SELECTED EXCERPT —
......

The fifth part of the CTS-URN, called the passage component, specifies a node of text through canonical numbers. In our example, 1.26 designates book 1, line 26. A range of text may be indicated by two canonical numbers separated by a hyphen, e.g., 1.26-1.28. The URN may be extended to refer to textual units even more refined by appending an "at" sign and a string and an optional sequence identifier. For example, @ἐγὼ[1], may be appended to indicate the fifth word of Iliad 1.26 [Smith and Blackwell 2012]. Although this fifth element is theoretically just as arbitrary as the rest of the URN, in practice it is meant to be the least, because it trusts that people will want to use familiar canonical numbering schemes, simplified to ASCII letters and the Arabic numerals 0 through 9 (i.e., Roman numerals or Greek alphabetic numerals must be converted ahead of time).[17] For a given work, this fifth part must follow only a single canonical numbering system. But, theoretically, that text could be encoded multiple times with different work identifiers, each instance using a different numbering system. CTS provides no mechanism to declare explicitly which canonical system is being used.

......

ENTRIES —
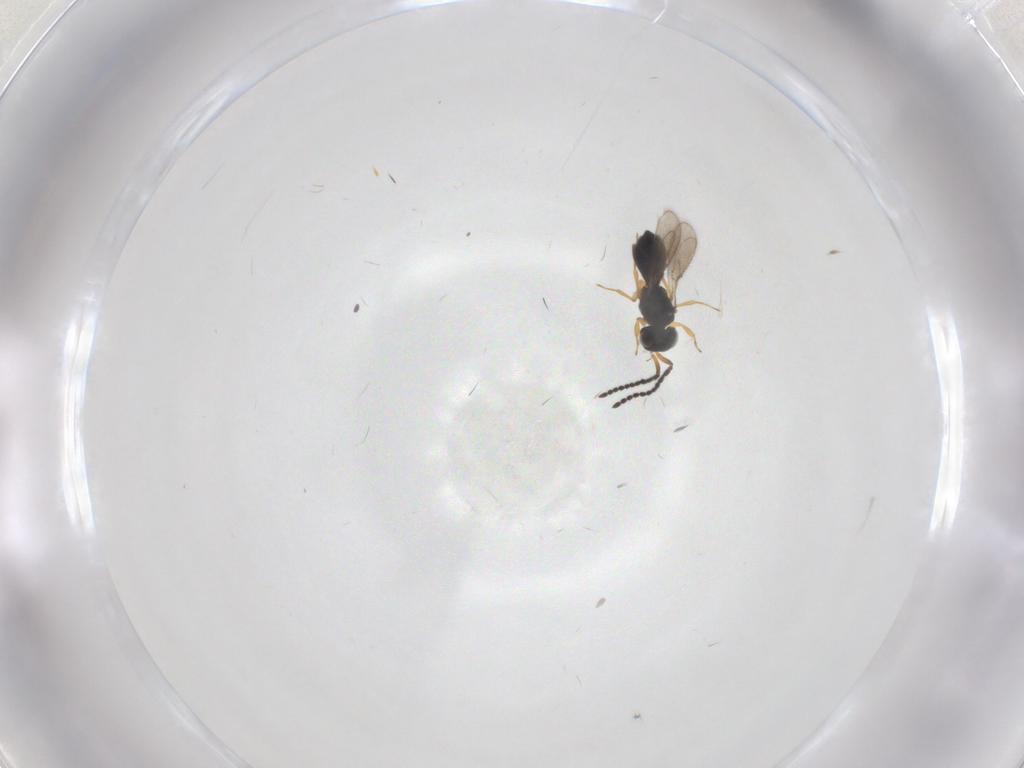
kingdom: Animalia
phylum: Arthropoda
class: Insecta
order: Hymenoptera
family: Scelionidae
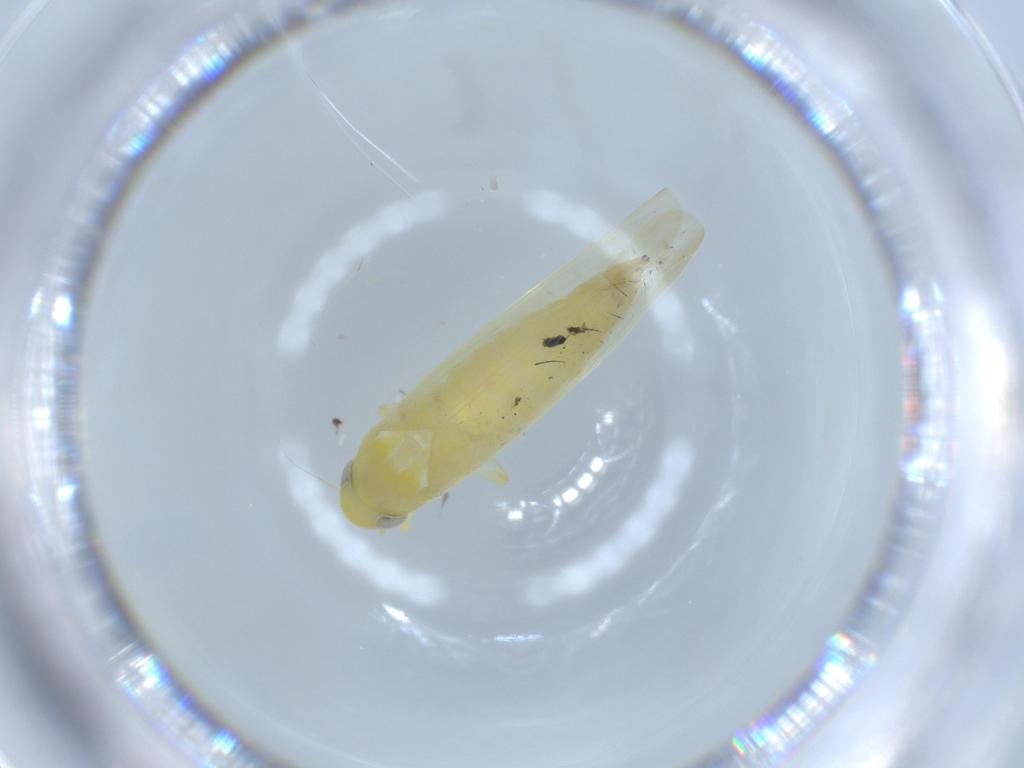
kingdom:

......

Resume the text on the passage component of CTS-URNs, starting right after its last sentence.

CTS and CITE were developed to produce results, to create a reliable and predictable way to store and serve canonical texts. Early implementations suggest that CTS URNs are an important advance in facilitating technology-independent referencing. But the current version of the URN specification does not address important aspects of canonical references, distinguishable between theoretical concerns and practical ones. I momentarily suspend the first, to address practical issues. What principles should guide decisions in CTS implementation? CTS seems designed to be at least somewhat decentralized, without sacrificing interoperability. If one CTS project wishes to interact with another, how will designers anticipate the conventions adopted by those projects to resolve complexities in canonical numbering schemes? If two CTS subnamespace owners mint URNs that describe the same work and they legitimately disagree about which numbering scheme to adopt, because each serves a different purpose, how can those differences be resolved? How would a translation of Aristotle in Arabic be divided by Bekker numbers, since a strict implementation would require overlapping and interlocked spans of text, i.e., a departure from a hierarchical model? What about a version of a work that is so disjoint with another that the received canonical numbering system is inadequate? How would one go about implementing a new one? Such practical questions are best approached by first considering how canonical numbers enter the process of textual scholarship.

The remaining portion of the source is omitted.